[AMDGPU] Remove AMDGPUISD::FFBH_I32 and add ISD::CTLS lowering (#187694)
It's the a continuation of previously reverted
https://github.com/llvm/llvm-project/pull/178420
The patch removes custom AMDGPUISD::FFBH_I32 SelectionDAG node. Call
sites that need raw hardware semantics (LowerINT_TO_FP32, legalizeITOFP)

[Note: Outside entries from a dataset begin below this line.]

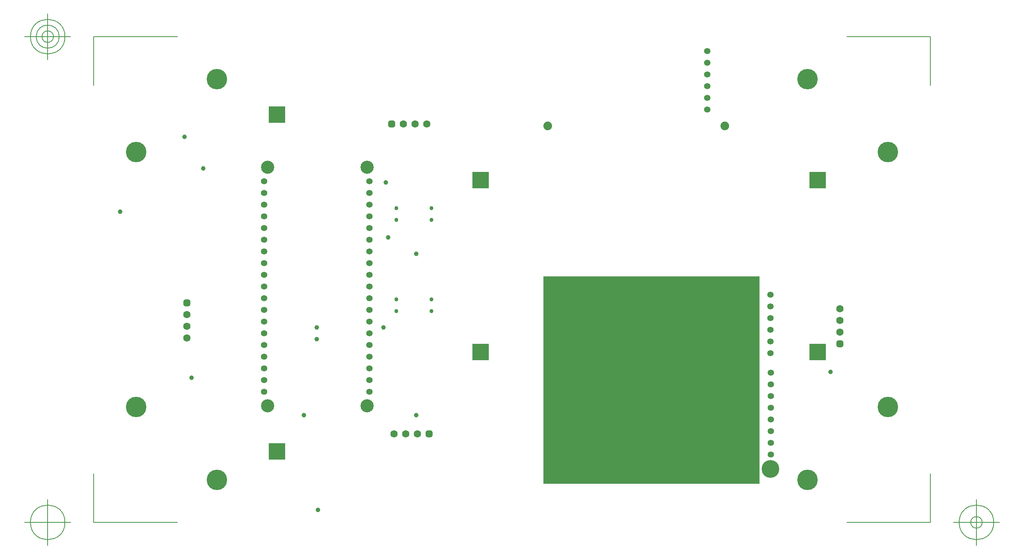
<source format=gbr>
G04 Generated by Ultiboard 14.2 *
%FSLAX24Y24*%
%MOIN*%

%ADD10C,0.0001*%
%ADD11C,0.0050*%
%ADD12C,0.0394*%
%ADD13C,0.1750*%
%ADD14R,1.8504X1.7717*%
%ADD15C,0.0337*%
%ADD16C,0.0633*%
%ADD17R,0.0208X0.0208*%
%ADD18C,0.0392*%
%ADD19C,0.0534*%
%ADD20C,0.1518*%
%ADD21R,0.1430X0.1430*%
%ADD22C,0.1124*%
%ADD23C,0.0740*%


G04 ColorRGB 9900CC for the following layer *
%LNSolder Mask Bottom*%
%LPD*%
G54D10*
G54D11*
X-35743Y-20768D02*
X-35743Y-16614D01*
X-35743Y-20768D02*
X-28594Y-20768D01*
X35743Y-20768D02*
X28594Y-20768D01*
X35743Y-20768D02*
X35743Y-16614D01*
X35743Y20768D02*
X35743Y16614D01*
X35743Y20768D02*
X28594Y20768D01*
X-35743Y20768D02*
X-28594Y20768D01*
X-35743Y20768D02*
X-35743Y16614D01*
X-37711Y-20768D02*
X-41648Y-20768D01*
X-39680Y-22736D02*
X-39680Y-18799D01*
X-41156Y-20768D02*
G75*
D01*
G02X-41156Y-20768I1476J0*
G01*
X37711Y-20768D02*
X41648Y-20768D01*
X39680Y-22736D02*
X39680Y-18799D01*
X38203Y-20768D02*
G75*
D01*
G02X38203Y-20768I1477J0*
G01*
X39188Y-20768D02*
G75*
D01*
G02X39188Y-20768I492J0*
G01*
X-37711Y20768D02*
X-41648Y20768D01*
X-39680Y18799D02*
X-39680Y22736D01*
X-41156Y20768D02*
G75*
D01*
G02X-41156Y20768I1476J0*
G01*
X-40664Y20768D02*
G75*
D01*
G02X-40664Y20768I984J0*
G01*
X-40172Y20768D02*
G75*
D01*
G02X-40172Y20768I492J0*
G01*
G54D12*
X-33500Y5800D03*
X-26400Y9500D03*
X-27400Y-8400D03*
X-16600Y-19700D03*
X27200Y-7900D03*
X-10600Y3600D03*
X-10800Y8300D03*
X-11000Y-4100D03*
X-16700Y-4100D03*
X-16700Y-5100D03*
X-17800Y-11600D03*
X-28000Y12200D03*
X-8200Y2200D03*
X-8200Y-11600D03*
G54D13*
X-25240Y17140D03*
X25240Y17140D03*
X32110Y10890D03*
X32110Y-10890D03*
X-32110Y10890D03*
X-25240Y-17140D03*
X25240Y-17140D03*
X-32110Y-10890D03*
G54D14*
X11900Y-8600D03*
G54D15*
X-9900Y-1700D03*
X-9900Y-2700D03*
X-6900Y-1700D03*
X-6900Y-2700D03*
X-6900Y5100D03*
X-6900Y6100D03*
X-9900Y5100D03*
X-9900Y6100D03*
G54D16*
X-8300Y13300D03*
X-9300Y13300D03*
X-7300Y13300D03*
X-27800Y-4000D03*
X-27800Y-3000D03*
X-27800Y-5000D03*
X28000Y-3500D03*
X28000Y-4500D03*
X28000Y-2500D03*
X-9096Y-13196D03*
X-8096Y-13196D03*
X-10096Y-13196D03*
G54D17*
X-10300Y13300D03*
X-27800Y-2000D03*
X28000Y-5500D03*
X-7096Y-13196D03*
G54D18*
X-10404Y13196D02*
X-10196Y13196D01*
X-10196Y13404D01*
X-10404Y13404D01*
X-10404Y13196D01*D02*
X-27904Y-2104D02*
X-27696Y-2104D01*
X-27696Y-1896D01*
X-27904Y-1896D01*
X-27904Y-2104D01*D02*
X27896Y-5604D02*
X28104Y-5604D01*
X28104Y-5396D01*
X27896Y-5396D01*
X27896Y-5604D01*D02*
X-7200Y-13300D02*
X-6992Y-13300D01*
X-6992Y-13092D01*
X-7200Y-13092D01*
X-7200Y-13300D01*D02*
G54D19*
X22100Y-7955D03*
X22100Y-8955D03*
X22100Y-9955D03*
X22100Y-10955D03*
X22100Y-11955D03*
X22100Y-12955D03*
X22100Y-13955D03*
X22100Y-14955D03*
X22092Y-6314D03*
X22092Y-5314D03*
X22092Y-4314D03*
X22092Y-3314D03*
X22092Y-2314D03*
X22092Y-1314D03*
X-12200Y-9600D03*
X-12200Y-8600D03*
X-12200Y-7600D03*
X-12200Y-6600D03*
X-12200Y-5600D03*
X-12200Y-4600D03*
X-12200Y-3600D03*
X-12200Y-2600D03*
X-12200Y-1600D03*
X-12200Y-600D03*
X-12200Y400D03*
X-12200Y1400D03*
X-12200Y2400D03*
X-12200Y3400D03*
X-12200Y4400D03*
X-12200Y5400D03*
X-12200Y6400D03*
X-12200Y7400D03*
X-12200Y8400D03*
X-21200Y-9600D03*
X-21200Y-8600D03*
X-21200Y-7600D03*
X-21200Y-6600D03*
X-21200Y-5600D03*
X-21200Y-4600D03*
X-21200Y-3600D03*
X-21200Y-2600D03*
X-21200Y-1600D03*
X-21200Y-600D03*
X-21200Y400D03*
X-21200Y1400D03*
X-21200Y2400D03*
X-21200Y3400D03*
X-21200Y4400D03*
X-21200Y5400D03*
X-21200Y6400D03*
X-21200Y7400D03*
X-21200Y8400D03*
X16660Y14540D03*
X16660Y15540D03*
X16660Y16540D03*
X16660Y17540D03*
X16660Y18540D03*
X16660Y19540D03*
G54D20*
X22092Y-16195D03*
G54D21*
X-20100Y-14700D03*
X-20100Y14100D03*
X-2700Y-6200D03*
X26100Y-6200D03*
X26100Y8500D03*
X-2700Y8500D03*
G54D22*
X-12400Y-10800D03*
X-20900Y-10800D03*
X-20900Y9600D03*
X-12400Y9600D03*
G54D23*
X18173Y13148D03*
X3027Y13148D03*

M02*

</source>
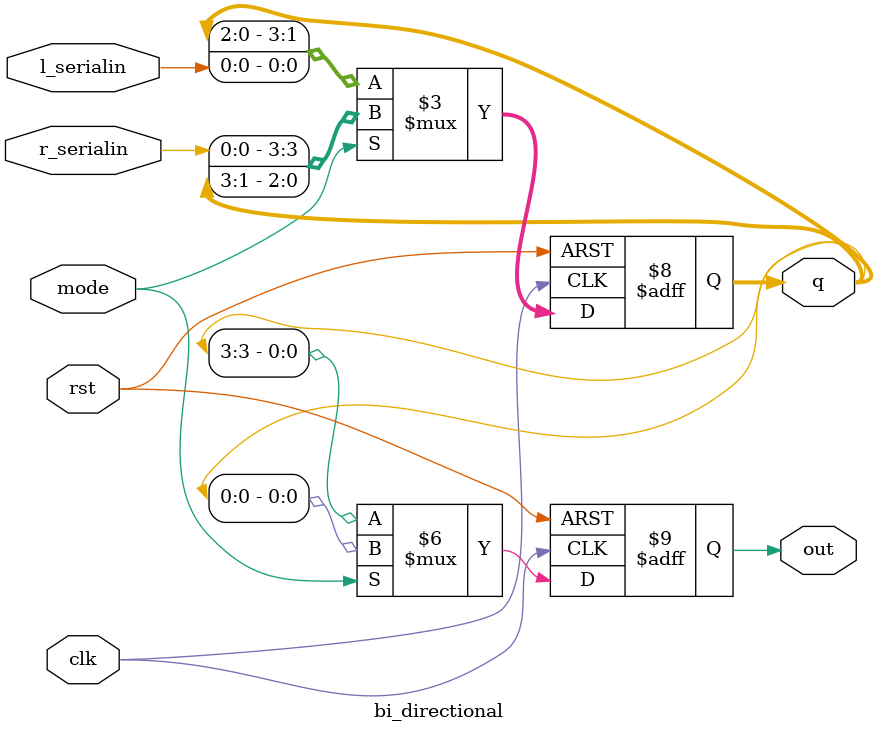
<source format=v>
 module bi_directional #(parameter n=4)(input clk,rst,mode,r_serialin,l_serialin,output reg [n-1:0]q,output reg out);



 always @ (posedge clk or posedge rst) begin

	 if (rst)begin
		 q<=0;
	 	 out<=0;
	 end
	else if (mode)begin		//mode=1 :right shift;
		 out<=q[0];
		 q<={r_serialin,q[n-1:1]};
	 end	 
	 else begin			//mode=0 :lefft shift 
		 out<=q[3];
		 q<={q[n-2:0],l_serialin};
		end
 end
 
/* always @ (posedge clk) begin
	 if (mode)
		 out<=q[0];
	 else
		 out<=q[3];
 end*/

 endmodule


</source>
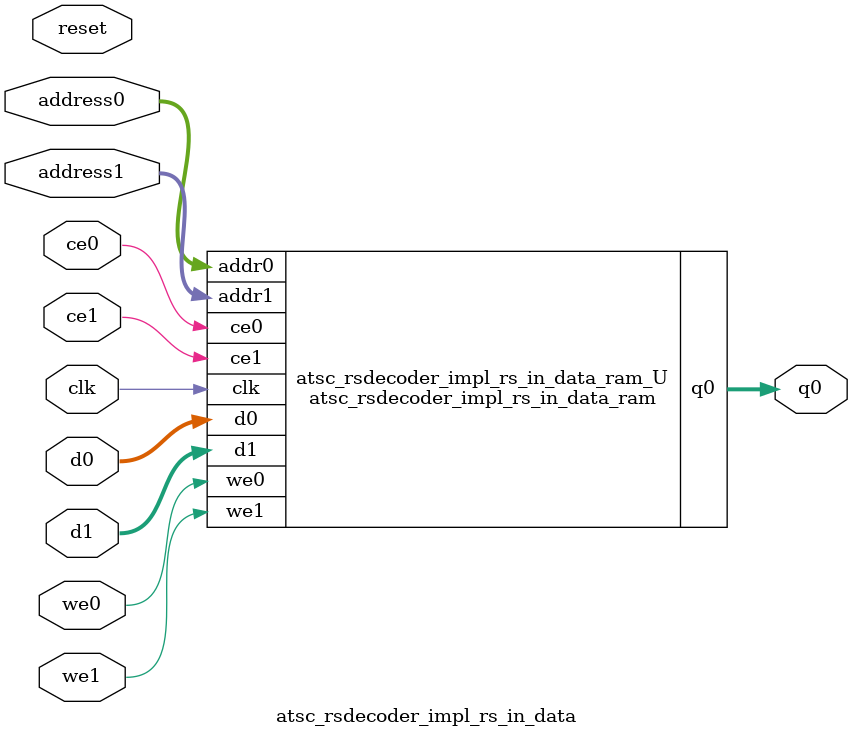
<source format=v>

`timescale 1 ns / 1 ps
module atsc_rsdecoder_impl_rs_in_data_ram (addr0, ce0, d0, we0, q0, addr1, ce1, d1, we1,  clk);

parameter DWIDTH = 8;
parameter AWIDTH = 8;
parameter MEM_SIZE = 207;

input[AWIDTH-1:0] addr0;
input ce0;
input[DWIDTH-1:0] d0;
input we0;
output reg[DWIDTH-1:0] q0;
input[AWIDTH-1:0] addr1;
input ce1;
input[DWIDTH-1:0] d1;
input we1;
input clk;

(* ram_style = "block" *)reg [DWIDTH-1:0] ram[MEM_SIZE-1:0];




always @(posedge clk)  
begin 
    if (ce0) 
    begin
        if (we0) 
        begin 
            ram[addr0] <= d0; 
            q0 <= d0;
        end 
        else 
            q0 <= ram[addr0];
    end
end


always @(posedge clk)  
begin 
    if (ce1) 
    begin
        if (we1) 
        begin 
            ram[addr1] <= d1; 
        end 
    end
end


endmodule


`timescale 1 ns / 1 ps
module atsc_rsdecoder_impl_rs_in_data(
    reset,
    clk,
    address0,
    ce0,
    we0,
    d0,
    q0,
    address1,
    ce1,
    we1,
    d1);

parameter DataWidth = 32'd8;
parameter AddressRange = 32'd207;
parameter AddressWidth = 32'd8;
input reset;
input clk;
input[AddressWidth - 1:0] address0;
input ce0;
input we0;
input[DataWidth - 1:0] d0;
output[DataWidth - 1:0] q0;
input[AddressWidth - 1:0] address1;
input ce1;
input we1;
input[DataWidth - 1:0] d1;



atsc_rsdecoder_impl_rs_in_data_ram atsc_rsdecoder_impl_rs_in_data_ram_U(
    .clk( clk ),
    .addr0( address0 ),
    .ce0( ce0 ),
    .d0( d0 ),
    .we0( we0 ),
    .q0( q0 ),
    .addr1( address1 ),
    .ce1( ce1 ),
    .d1( d1 ),
    .we1( we1 ));

endmodule


</source>
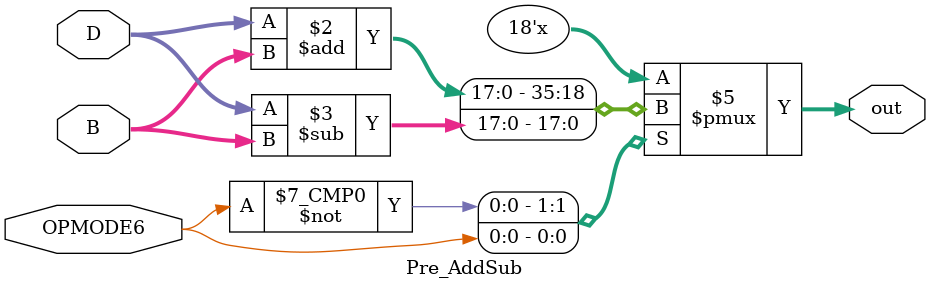
<source format=v>
module Pre_AddSub(
    input [17:0] D,B,
	input [0:0] OPMODE6,
    output reg [17:0] out

);

always @(*)
begin
case(OPMODE6)
	1'b0: out=D+B;
	1'b1: out=D-B;
	default: out=D+B; //????????/?
endcase
end


endmodule

</source>
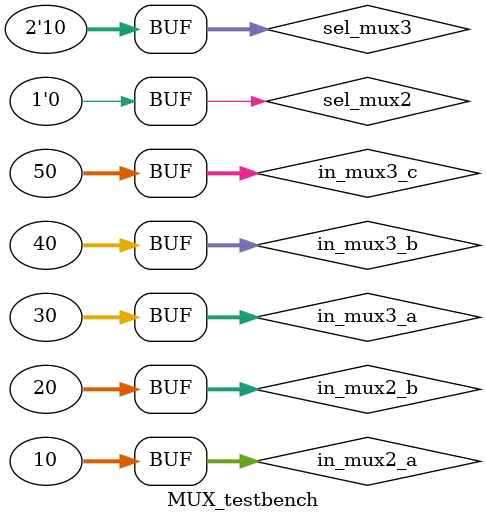
<source format=v>
`timescale 1ns / 1ps


module MUX_testbench();
reg sel_mux2;
reg[1:0] sel_mux3;
reg[31:0] in_mux2_a, in_mux2_b, in_mux3_a, in_mux3_b, in_mux3_c;
wire[31:0] out_mux2, out_mux3;

MUX2 dut1(
.sel_mux2(sel_mux2),
.in_mux2_a(in_mux2_a),
.in_mux2_b(in_mux2_b),
.out_mux2(out_mux2)
);

MUX3 dut2(
.sel_mux3(sel_mux3),
.in_mux3_a(in_mux3_a),
.in_mux3_b(in_mux3_b),
.in_mux3_c(in_mux3_c),
.out_mux3(out_mux3)
);

initial begin
sel_mux2 = 0;
sel_mux3 = 2;

in_mux2_a = 32'd10;
in_mux2_b = 32'd20;
in_mux3_a = 32'd30;
in_mux3_b = 32'd40;
in_mux3_c = 32'd50;
end












endmodule

</source>
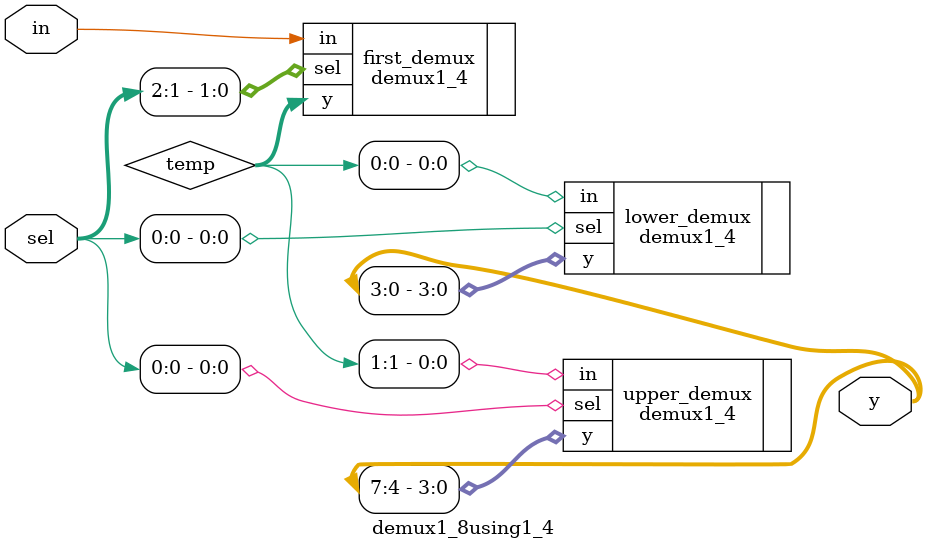
<source format=v>
`timescale 1ns / 1ps


module demux1_8using1_4(input in, input [2:0] sel, output [7:0] y);
    wire [3:0] temp;

    demux1_4 first_demux(
        .in(in),
        .sel(sel[2:1]),
        .y(temp)
    );

    demux1_4 lower_demux(
        .in(temp[0]),
        .sel(sel[0]),
        .y(y[3:0])
    );

    demux1_4 upper_demux(
        .in(temp[1]),
        .sel(sel[0]),
        .y(y[7:4])
    );
endmodule
</source>
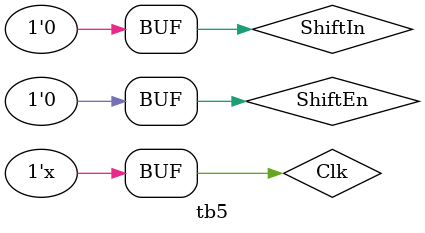
<source format=v>

module tb5();

reg Clk, ShiftIn, ShiftEn;     
    
    wire [3:0] ParallelOut;  
    wire ShiftOut;   


lAB6_1_5 tb(.Clk(Clk), .ShiftIn(ShiftIn), .ShiftEn(ShiftEn), .ShiftOut(ShiftOut), .ParallelOut(ParallelOut));



initial begin
        Clk = 0;
        end
        always #10 Clk = ~Clk;           
        
        
        
        initial begin
        ShiftEn = 0;
        #40 ShiftEn = 1;
        #40 ShiftEn = 0;
        #40 ShiftEn = 1;
        #40 ShiftEn = 0;
        #80 ShiftEn = 1;
        #40 ShiftEn = 0;
        #40 ShiftEn = 1;
        #40 ShiftEn = 0;
        end
        
   
        initial begin
        ShiftIn = 1;
        #200 ShiftIn = 0;
        end
        
    endmodule
</source>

now use amdgcn_sffbh intrinsic directly. ISD::CTLS is added as a Custom
operation for i32.
Previous attempt had an issue:
The hardware v_ffbh_i32 instruction (v_cls_i32 on newer targets) has
different semantics than ISD::CTLS:
-sffbh returns [1, BitWidth-1] for normal values, -1 for
all-same-bits
-CTLS returns [0, BitWidth-2] for normal values, BitWidth-1 for
all-same-bits
Now LowerCTLS handles this by: sffbh -> umin(sffbh, BitWidth) -> sub 1.
Current patch also adds DAG combine to recognize the common CTLS idiom:
sub(ctlz(xor(x, sra(x, BitWidth-1))), 1) -> ctls(x)
and an optimization in performMinMaxCombine to fold away umin
when the input is not all-same-bits.
Partially addresses #177635